Texto propuesto:
········

Ingrid Bachman, periodista y especialista en medios digitales, género y desinformación: “El problema de las noticias falsas es que nos hacen desconfiar de todo”




La desinformación es tan vieja como el hilo negro. La posibilidad de engañar también. Así lo plantea enfáticamente Ingrid Bachman, doctora en periodismo de la Universidad de Texas, especialista en medios digitales, género y comunicación, y académica de la Pontificia Universidad Católica de Chile. Pero lo que ha cambiado –sigue– es la magnitud y velocidad con la que se divulga actualmente esa información. Eso no tiene precedentes.

Es por eso que, en un afán por profundizar en una de sus principales áreas de interés ­–es fiel a la creencia de que la ciudadanía tiene que estar informada y por eso estudia la calidad de los discursos sociales–, decidió desenredar el fenómeno de las noticias falsas.

Principalmente, como explica hoy, para saber cómo las abordan los grandes medios de comunicación y los consumidores, pero también para saber qué poblaciones están mayormente expuestas y afectadas por ellas. Porque en eso, bien sabemos, hay una brecha; como explica Bachman, hay poblaciones que de por sí están en desventaja. Poblaciones mayormente vulnerables y precarizadas que terminan siendo mucho más susceptibles y propensas tanto a caer en la desinformación, como a ser objeto de tal.

Es eso lo que la convoca, junto a la directora de Comunicaciones de la Fundación Superación de la Pobreza, María José Rubio, y la periodista y conductora de Meganoticias Amanece, Natasha Kennard, en la charla Noticias falsas: Los riesgos para la cohesión social, a realizarse el viernes 29 de septiembre en Fundación Basepública (abierta a público, con previa inscripción).

En esa instancia, como aclara, la idea es dar cuenta de que la desinformación tiene mayores impactos directos en ciertas poblaciones específicas y, en consecuencia, en el ejercicio democrático y la cohesión social. Especialmente en momentos en los que estamos mucho más conscientes respecto al fenómeno y en los que la etiqueta de ‘fake news’ se ha politizado. Hoy, como reflexiona, es una manera fácil de desestimar al otro, sobre todo cuando no se está de acuerdo con lo que está exponiendo, más allá de la evidencia.

“Si a eso le agregamos el alto uso de redes sociales en el país y lo hostil que se está volviendo el debate en Twitter, donde es muy fácil salir y atacar, se vuelve más necesario aun saber que hay personas que están siendo afectadas por esto y que nosotros, como usuarios, también podemos responsabilizarnos”, dice. “El problema más grave de la desinformación no es necesariamente que nos haga creer un hecho puntual que puede ser falso, sino que nos hace desconfiar de todo. Nos hace dudar de los demás, del que se ve distinto, del sistema, de los vecinos y de los compañeros. Y esa desconfianza es una amenaza directa a cualquier debate o ejercicio democrático”.

Partamos por lo que las convoca, ¿de qué manera la desinformación afecta más a las personas vulnerables y precarizadas?

Lo primero es entender que hay dos maneras puntuales en la que puede afectar la desinformación; por un lado, te afecta en tanto eres un sujeto que cae en la desinformación, y por ende en creer esa noticia falsa e incluso divulgarla.

········

(Datos de análisis de gráficos)
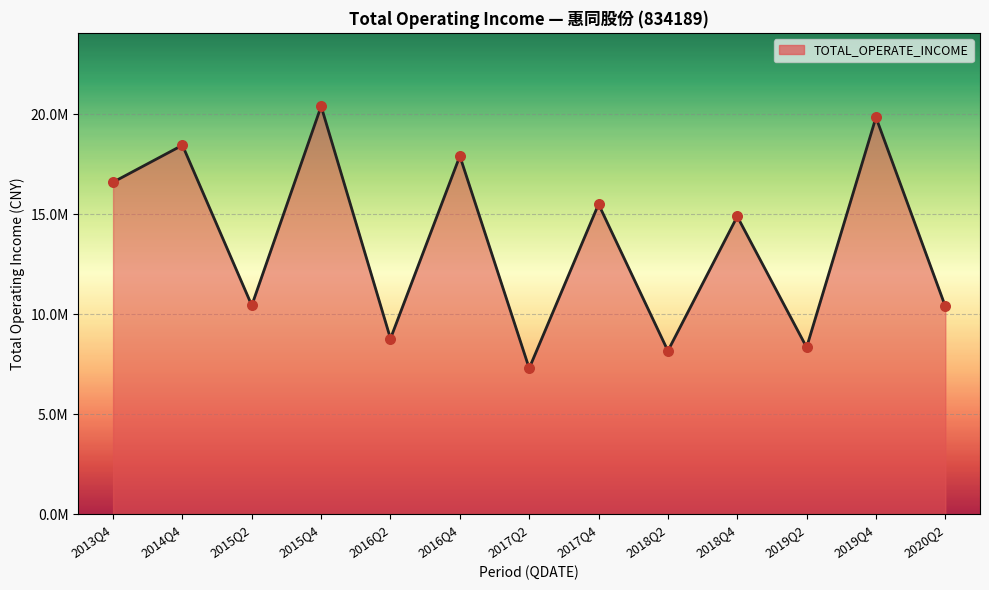

Approximately how many times larger is the value at 2018Q2 compared to 2018Q4?

0.5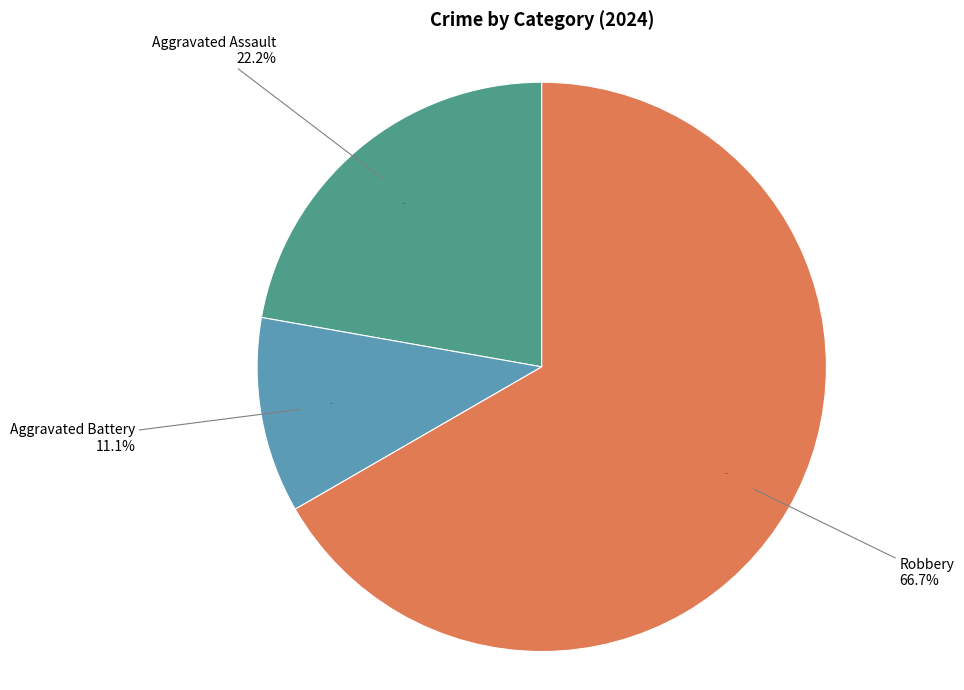

To the nearest percent, what percentage of the pie is Robbery?

67%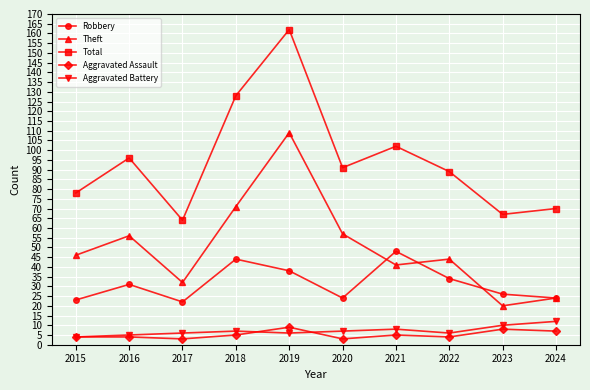

Does the chart have visible grid lines?

Yes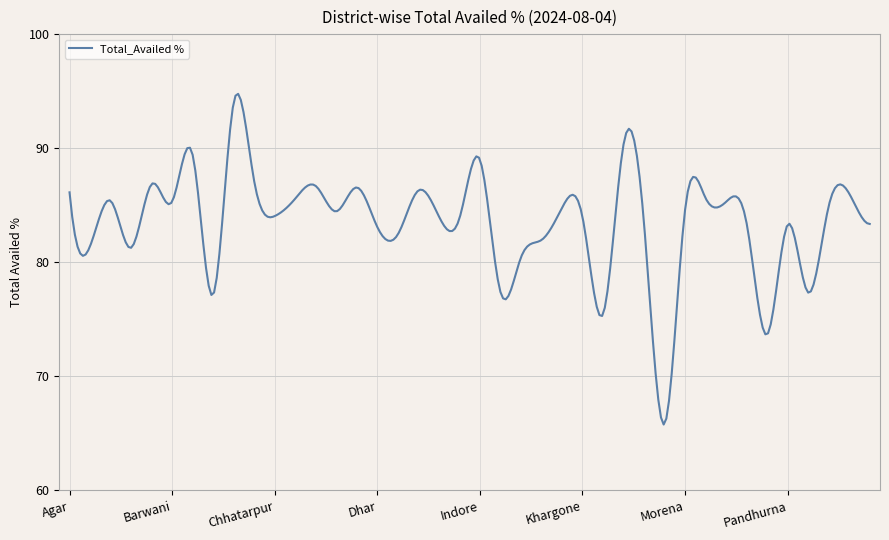

What is the smallest value displayed?

65.8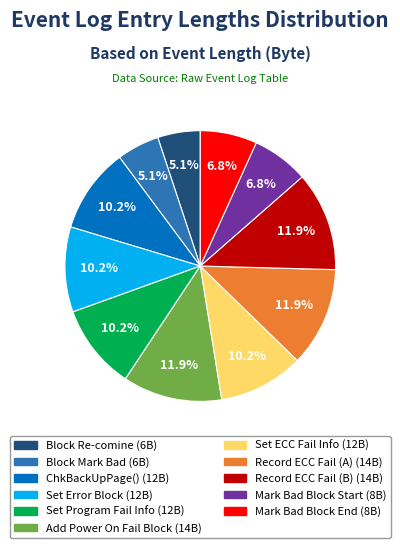

Does any single category account for the majority?

No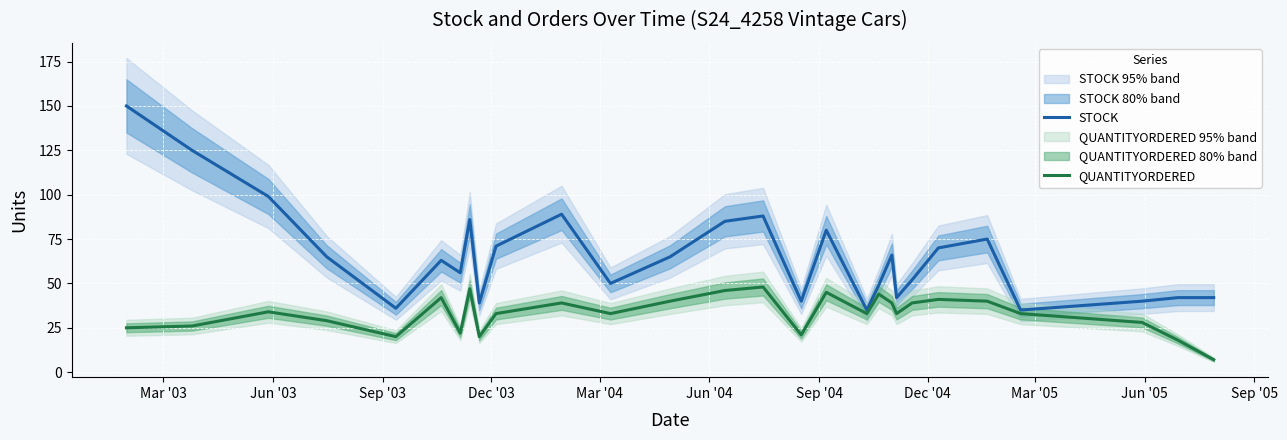

Which series has the largest total across all categories?

STOCK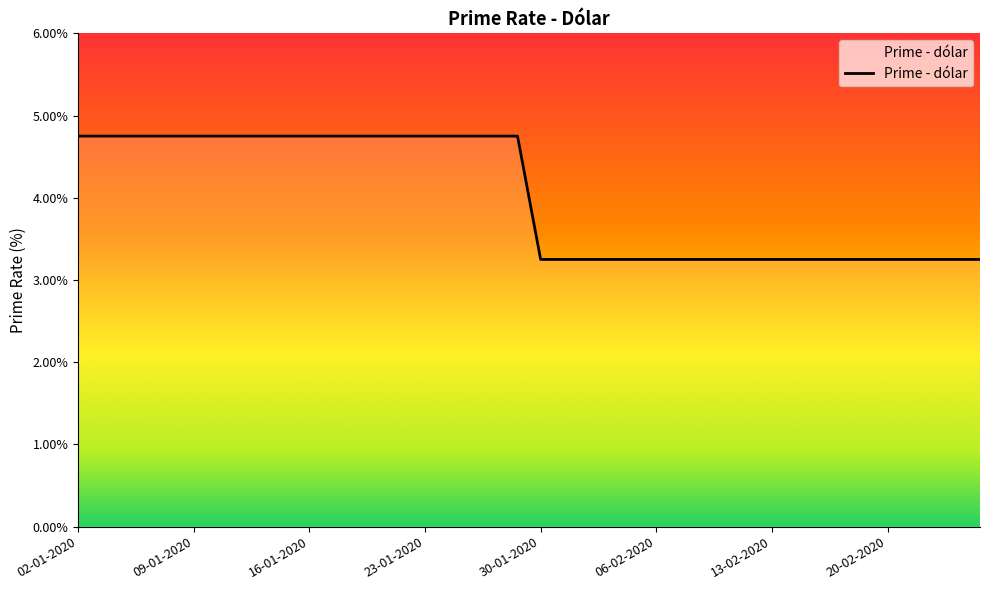

What is the difference between the maximum and minimum values?

1.5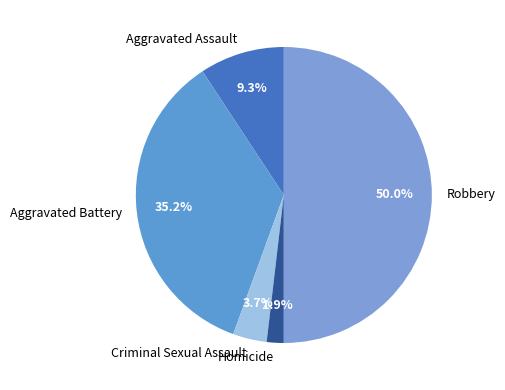

Between Aggravated Battery and Aggravated Assault, which is larger?

Aggravated Battery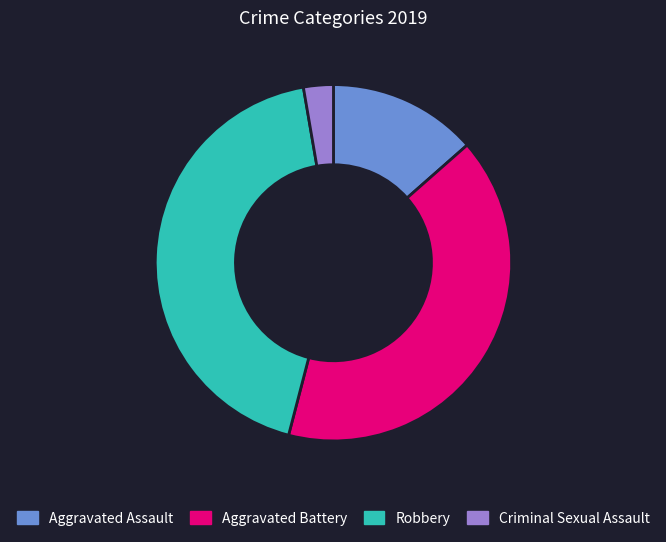

Rank the categories by value from highest to lowest.

Robbery, Aggravated Battery, Aggravated Assault, Criminal Sexual Assault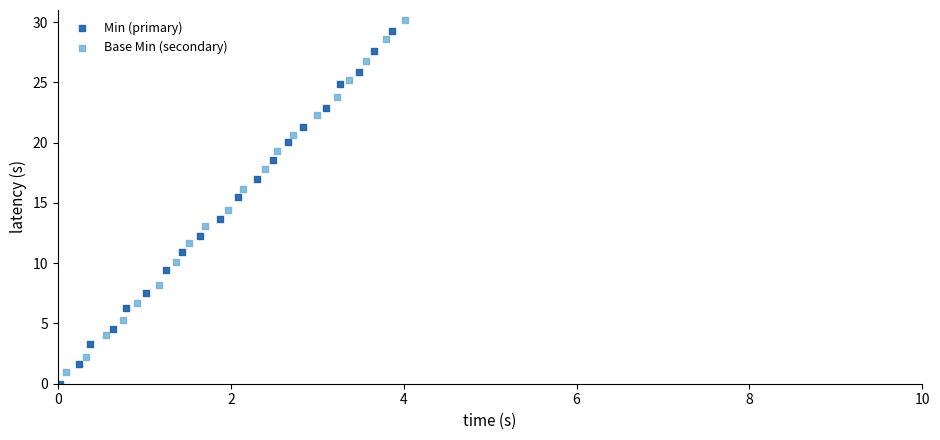

Which series contains the highest Y value?

Base Min (secondary)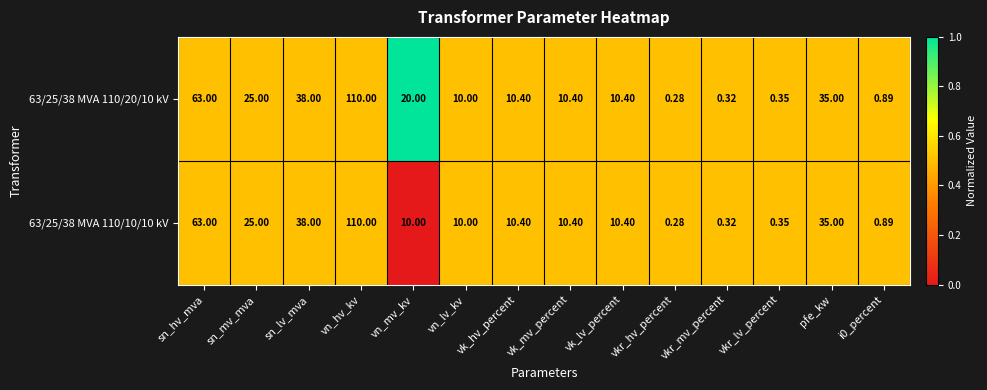

Where is 63/25/38 MVA 110/10/10 kV nearest to the value 55?

sn_hv_mva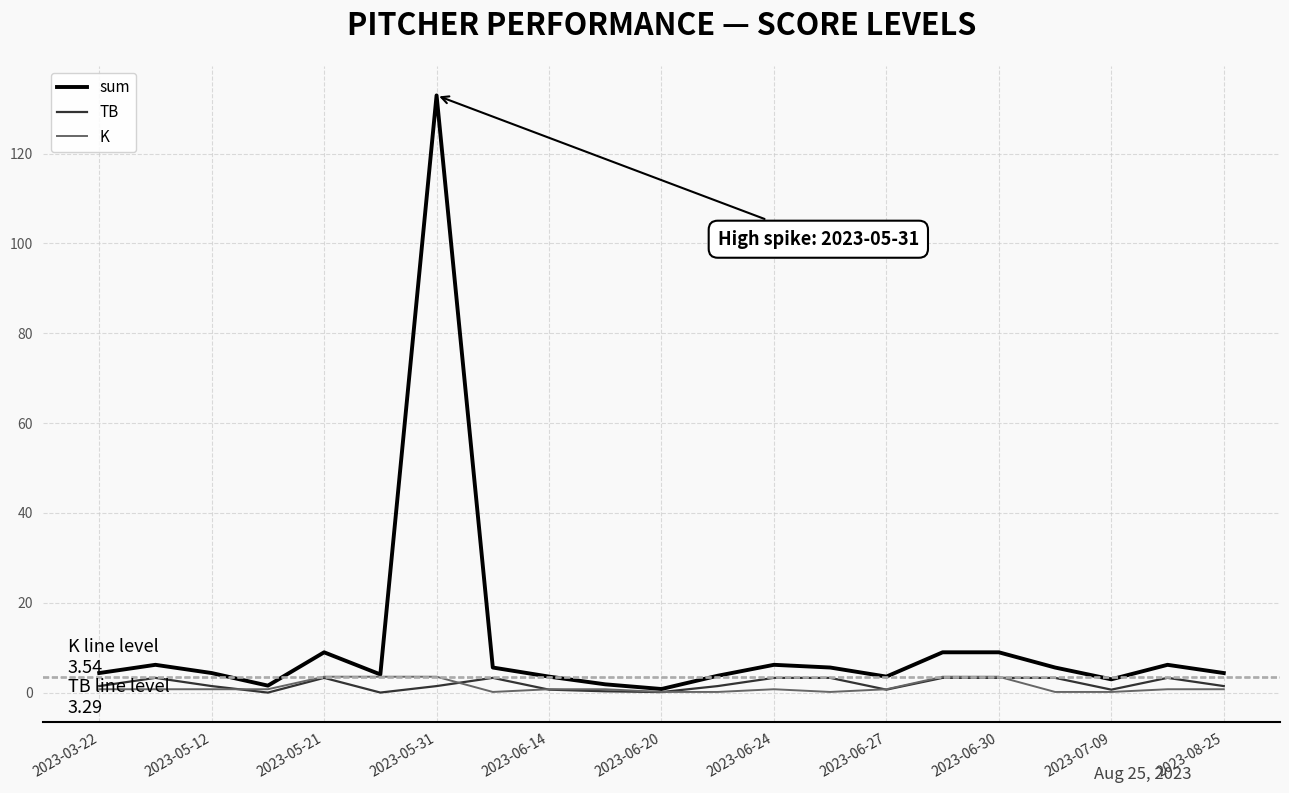

What is the highest value of the K series?

3.5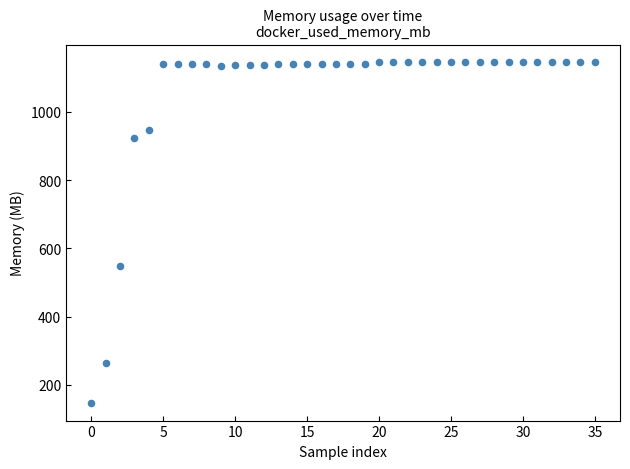

What is the range of Y values (max minus min)?

1001.7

········

Requisitos del ejercicio:
1 - Extraiga de la entrevista sobre desinformación el fragmento que comienza con "Ingrid Bachman, periodista" y sigue hasta "no tiene precedentes.".
2 - Según la entrevista sobre desinformación, ¿en qué universidad obtuvo Ingrid Bachman su doctorado en periodismo?
3 - Prosiga la entrevista sobre desinformación a partir de su última oración.

Resultados esperados:
1 -
Ingrid Bachman, periodista y especialista en medios digitales, género y desinformación: “El problema de las noticias falsas es que nos hacen desconfiar de todo”




La desinformación es tan vieja como el hilo negro. La posibilidad de engañar también. Así lo plantea enfáticamente Ingrid Bachman, doctora en periodismo de la Universidad de Texas, especialista en medios digitales, género y comunicación, y académica de la Pontificia Universidad Católica de Chile. Pero lo que ha cambiado –sigue– es la magnitud y velocidad con la que se divulga actualmente esa información. Eso no tiene precedentes.

2 - En la Universidad de Texas.

3 -
Y por otro, en tanto eres objeto de la desinformación, y eso quiere decir que se desinforma respecto a ti, o que eres el target sobre el cual se está divulgando información errónea.

En contextos en los que abunda la información, todos estamos más o menos expuestos a la posibilidad de desinformar y de que se desinforme respecto a nosotros. Cualquier persona se puede abrumar frente a la posibilidad de distinguir entre lo verdadero y lo falso, lo relevante y lo irrelevante.

Pero aun así, las poblaciones más vulnerables siempre terminan siendo mayormente afectadas. Primero porque no necesariamente tienen las herramientas ni el tiempo para esa resiliencia. Desde lo más básico, como tener una buena conexión a internet para poder corroborar fuentes, contrastar información o incluso ver un video completo, hasta el analfabetismo funcional que abunda en Chile.

También, como se expone en los estudios de Marcelo Mendoza (que se dedica al fenómeno), la desinformación que se distribuye en Chile suele ser mucho más sencilla en términos léxicos que la tradicional, por ende hay una cosa de acceso que ayuda a que se divulgue más, especialmente cuando no hay recursos o herramientas para procesar la información.

Para todo lo que se recomienda hacer frente a las noticias falsas, como verificar, contrastar con otras noticias y hacer búsquedas reversas de imagen, se requiere tiempo y recursos.

El tiempo es algo que las mujeres ­–especialmente mujeres pobres o migrantes– no tienen. ¿De qué manera la desinformación las afecta más entonces?

Con la evidencia que hay en Chile, es difícil evaluar si las mujeres caen más o menos, o si son más propensas a ser víctimas de desinformación que los hombres. Pero si consideramos que de por sí es una población mayormente precarizada, con menos tiempo disponible para consumir medios, para informarse, para leer, y con mayores exigencias sociales, entonces sí podemos decir que están más expuestas y susceptibles.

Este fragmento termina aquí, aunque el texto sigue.